Availability of the Skeletonized Gastroepiploic Artery as a Free Graft for Coronary Artery Bypass Grafting.
- Author:
Sang Wan RYU
1
;
Byong Hee AHN
;
Seong Beom HONG
;
Sang Yun SONG
;
In Suk JUNG
;
Min Sun BEOM
;
Jung Min PARK
;
Kyo Sun LEE
;
Sang Woo RYU
;
Ju Sik YOON
;
Sang Hyung KIM
Author Information
1. Department of Thoracic and Cardiovascular Surgery, Chonnam National University Medical School. bhahn@chonnam.ac.kr
- Publication Type:Original Article
- Keywords:
Coronary artery bypass;
Conduits;
Graft;
Gastroepiploic artery graft
- MeSH:
Coronary Artery Bypass*;
Coronary Stenosis;
Coronary Vessels*;
Female;
Follow-Up Studies;
Gastroepiploic Artery*;
Humans;
Postoperative Period;
Skeleton*;
Transplants*
- From:The Korean Journal of Thoracic and Cardiovascular Surgery
2005;38(9):601-608
- CountryRepublic of Korea
- Language:Korean
-
Abstract:
BACKGROUND: To maximize the histological advantage and minimize the physiological disadvantage, we have been using the skeletonized gastroepiploic artey (GEA) as a free graft for total arterial revascularization.

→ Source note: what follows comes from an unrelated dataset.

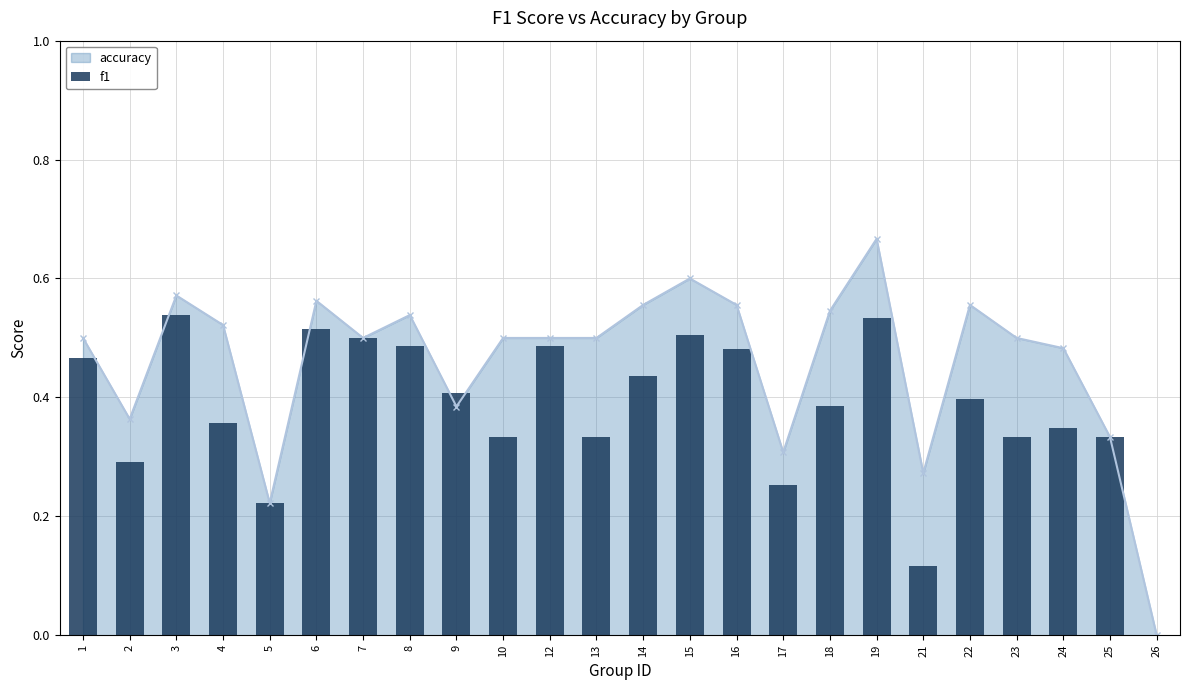

Reading left to right, transcribe all the data shown in this chart.

1=0.5	2=0.3	3=0.5	4=0.4	5=0.2	6=0.5	7=0.5	8=0.5	9=0.4	10=0.3	12=0.5	13=0.3	14=0.4	15=0.5	16=0.5	17=0.3	18=0.4	19=0.5	21=0.1	22=0.4	23=0.3	24=0.3	25=0.3	26=0.0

The aims of the current study was to assess the efficacy of the skeletonized GEA as a composite or extended graft for total arterial revascularization. MATERIAL AND METHOD: Between January 2000 and Feburary 2005, 133 patients (43 female, mean age=61.8 yrs) undergoing coronary artery bypass grafting (CABG) with a skeletonized GEA as free graft (22 extended, 107 composite and 4 others) were enrolled in this study. Coronary angiograms were performed in the immediate (median 14 days, n=86), early (median 366 days, n=56) and midterm (median 984 days, n=29) postoperative periods. RESULT: There were 3 (2.2%) early and 4 (3.3%) late cardiac-related deaths. The mean number of distal anastomoses per patient was 3.34 for total graft and 1.92 for GEA graft. The immediate, early, and midterm GEA patency were 157/159 (98.7%), 106/112 (94.6%), and 53/56 (94.6%), respectively. During follow-up, four patients required percutaneous intracoronary intervention because of GEA and target coronary artery stenosis or competitive flow. CONCLUSION: These data demonstrate satisfactory clinical and angiographic results in the skeletonized GEA as free graft for total arterial revascularization. Although we need a careful longer follow-up, the skeletonized GEA as a free graft will be a valuable option 'to be' for CABG.